Sergei Naryshkin, Russia's foreign intelligence chief, refused to accept any involvement in the SolarWinds cyberattack but said he was "flattered" by the accusations pouring out from the United States and Britain after the massive campaign.
The U.S. and the U.K. have blamed Russia's Foreign Intelligence Service (SVR), successor to the foreign spying operations of the KGB, for the hack which compromised nine U.S. federal agencies and hundreds of private sector companies.
"These claims are like a bad detective novel," SVR Director Naryshkin, a close ally of Russian President Vladimir Putin, told the BBC in Russian.
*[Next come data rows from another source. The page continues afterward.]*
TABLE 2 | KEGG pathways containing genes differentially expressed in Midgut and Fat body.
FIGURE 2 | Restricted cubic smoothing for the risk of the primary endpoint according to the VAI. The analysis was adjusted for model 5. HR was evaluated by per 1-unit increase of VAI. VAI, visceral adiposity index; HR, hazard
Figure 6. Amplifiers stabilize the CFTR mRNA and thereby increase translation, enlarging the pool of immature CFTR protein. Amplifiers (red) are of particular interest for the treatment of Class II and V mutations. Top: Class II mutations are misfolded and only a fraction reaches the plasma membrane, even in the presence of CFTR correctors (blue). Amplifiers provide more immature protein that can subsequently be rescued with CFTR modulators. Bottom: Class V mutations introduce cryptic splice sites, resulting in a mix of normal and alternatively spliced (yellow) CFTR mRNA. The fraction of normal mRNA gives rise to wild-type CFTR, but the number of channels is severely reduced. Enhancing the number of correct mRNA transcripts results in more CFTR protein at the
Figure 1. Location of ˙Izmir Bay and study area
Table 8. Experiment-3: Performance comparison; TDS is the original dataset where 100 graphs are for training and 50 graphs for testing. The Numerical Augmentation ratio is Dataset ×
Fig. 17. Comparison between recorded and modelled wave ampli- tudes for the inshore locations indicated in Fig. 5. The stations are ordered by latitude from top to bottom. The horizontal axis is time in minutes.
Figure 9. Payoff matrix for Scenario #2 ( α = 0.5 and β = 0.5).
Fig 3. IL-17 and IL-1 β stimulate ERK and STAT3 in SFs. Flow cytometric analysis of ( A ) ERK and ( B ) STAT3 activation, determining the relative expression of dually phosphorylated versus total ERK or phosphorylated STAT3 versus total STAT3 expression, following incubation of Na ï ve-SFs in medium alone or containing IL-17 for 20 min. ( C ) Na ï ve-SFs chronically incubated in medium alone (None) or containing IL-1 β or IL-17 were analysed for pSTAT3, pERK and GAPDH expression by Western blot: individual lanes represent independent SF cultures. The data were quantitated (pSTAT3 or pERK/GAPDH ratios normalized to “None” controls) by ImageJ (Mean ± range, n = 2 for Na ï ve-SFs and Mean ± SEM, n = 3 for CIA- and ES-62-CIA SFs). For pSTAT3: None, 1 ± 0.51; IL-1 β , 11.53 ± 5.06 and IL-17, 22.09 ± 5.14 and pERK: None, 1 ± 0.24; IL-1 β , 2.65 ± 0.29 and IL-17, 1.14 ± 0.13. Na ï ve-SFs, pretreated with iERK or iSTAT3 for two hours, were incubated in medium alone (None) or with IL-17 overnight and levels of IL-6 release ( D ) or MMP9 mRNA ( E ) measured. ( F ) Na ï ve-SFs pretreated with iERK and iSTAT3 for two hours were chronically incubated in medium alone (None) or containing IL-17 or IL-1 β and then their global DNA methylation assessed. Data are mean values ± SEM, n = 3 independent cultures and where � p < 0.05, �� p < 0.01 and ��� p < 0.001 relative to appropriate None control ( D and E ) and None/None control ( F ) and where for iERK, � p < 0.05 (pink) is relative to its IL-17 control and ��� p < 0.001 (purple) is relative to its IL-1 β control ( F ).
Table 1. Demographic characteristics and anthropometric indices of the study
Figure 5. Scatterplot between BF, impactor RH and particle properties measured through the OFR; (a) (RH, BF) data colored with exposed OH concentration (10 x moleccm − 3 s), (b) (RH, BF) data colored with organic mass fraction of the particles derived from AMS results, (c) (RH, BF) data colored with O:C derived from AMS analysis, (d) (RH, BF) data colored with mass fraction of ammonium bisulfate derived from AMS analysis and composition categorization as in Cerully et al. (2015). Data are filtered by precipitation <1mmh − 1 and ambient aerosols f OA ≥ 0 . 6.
Asked directly if the SVR was responsible for the SolarWinds attack, Naryshkin quipped with a smile that he would be "flattered" if the SVR had been responsible for such a sophisticated attack but that he could not "claim the creative achievements of others as his own."
Naryshkin said he did not want to accuse the U.S. of being behind the attack, but he quoted from documents leaked by former National Security Agency contractor Edward Snowden to suggest that the tactics of the attack were similar to those used by U.S. and British intelligence agencies.
The U.S. and the U.K. cast Russia as a dangerous former superpower that they say has poisoned enemies with nerve agents and radioactive isotopes, meddled in Western elections and carried out hacking operations across the world.
Naryshkin said such accusations were absurd and that Russia was not responsible for the cyberattacks, poisonings, hacks or meddling in elections that it was blamed for. The hack of SolarWinds, which was identified in December, gave access to thousands of companies and government offices that used its products.
Microsoft President Brad Smith described the attack as "the largest and most sophisticated attack the world has ever seen." The U.K.'s GCHQ cyber spying agency said that it was highly likely that SVR was responsible for the SolarWinds attack.